14. Fit for Life

14. Fit for Life

From Chicken Soup for the Soul: Shaping the New You

Fit for Life

Commit to be fit.
 ~Author Unknown

I’d never given much thought to physical fitness. As a matter of fact, I’d never given much thought to exercise at all. I liked to take a walk, but I didn’t go out every day or stick to any kind of schedule. I felt healthy, and thought I was in good enough shape not to have to do anything special. The idea of making a major life change to be physically fit wasn’t very high on my list of essentials. It took being sidelined from the most basic physical activities to make me realize how being fit really affected my life.

The accident happened while I was out on a date. I’d wanted to go to a movie and sit and munch on popcorn and candy. She’d wanted to go roller skating together in the park. Skating we went. I hadn’t been on roller skates in quite awhile, and I’d never been what you’d call a natural skater. I wobbled and flailed my way across the park on eight wheels, trying to keep up with the smooth, gliding movements of my date.

We had almost called it a day when she suggested we skate around the pavilion in the middle of the park. I thought it would be simple enough after trying to avoid runners, walkers, and park visitors on bicycles all day long. It was a simple little skate around the pavilion, a romantic moment that wouldn’t take any skill at all. I didn’t even see the pebble I tripped over. My right skate went in one direction, my left in another. The pain I felt when my right ankle twisted and popped was incredible.

I had to hop across a bridge and a baseball field and a parking lot to get back to my car. By the time we got to the emergency room I was red in the face, out of breath and in intense pain. The emergency room doctor told me I’d torn some ligaments on either side of my ankle and I’d have to be in a cast for three months. As I hobbled out of the emergency room on crutches, with sweat pouring down my face, I realized I was seriously out of shape.

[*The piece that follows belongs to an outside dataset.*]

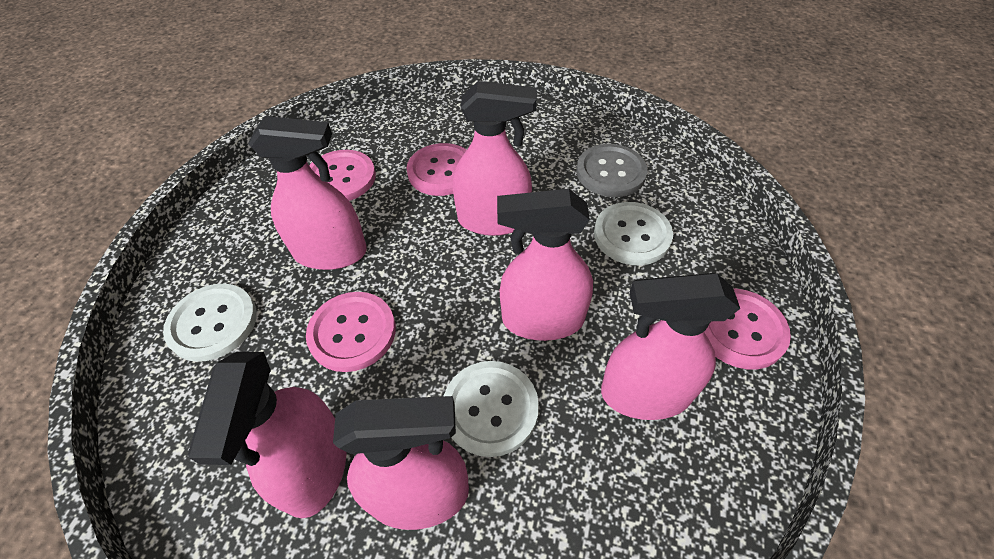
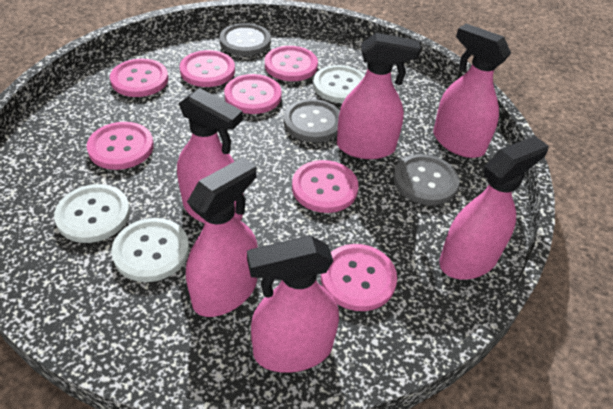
grey button: 1 -> 3
pink button: 4 -> 7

If I thought that was bad then being on crutches for the next three months was even worse. I could barely walk 20 feet without wheezing and sweating and having to take a break. My weight shot up because I refused to move around much, and if I’d been offered the use of a wheelchair I would have gladly accepted it. But my doctor told me I needed the exercise to get back in shape and that my ankle would need toughening up once I was out of the cast. I retreated to my sofa at home and refused to budge from it.

Three months is a long time to be a hermit, and after a while I began to get cabin fever. By the time I went back to get the cast off my leg I was desperate to get back out into the real world. My doctor smiled at me when I told him I needed some serious rest and recreation and wrote me a simple prescription: Get Some Exercise.

I started by walking around the house. That got old fast so I ventured outside. Trips around the neighborhood offered me a chance to stretch my legs, but I knew I needed more of a challenge. The nature trails in a nearby park seemed daunting, and I only hobbled a few feet before I gave up. But it was springtime, and the sun shining through the trees beckoned me, so I forced myself back onto the trails and gritted my teeth through every painful step. I couldn’t have cared less about how beautiful the wildflowers were or how the birdsong filled the air around me. I only wanted to finish my walk and go home to soak in Epsom salts.

Gradually, however, as the pain in my recovering ankle grew less, my resentment at having to endure these walks also faded. It was replaced by a slowly growing appreciation of the natural world around me, and the even more slowly growing sense of the physical wellbeing I was beginning to experience. I began to cover more ground with less panting, and after a while I was making my way through the foothills and park trails with ease.

I liked the feeling of fresh air pumping through my lungs and the muscles in my legs becoming taut and strong. I went in search of other trails. As I covered the natural boundaries of my town I branched out even farther and began to explore some serious hiking and climbing. I enrolled in a mountain climbing class, learned the basics of how to get myself up the face of a rock, and began to join climbing groups in my local area. Years rolled by. By the time I graduated to climbing El Capitan in Yosemite National Park, I was slim, trim, and filled with an energy I’d never had before.

A sprained ankle showed me what a little exercise and a chance to explore the natural beauty of our planet could be like. So now instead of a life of unfitness, I find that my walks, hikes, and climbs are making me fit for a life I never dreamed I could have.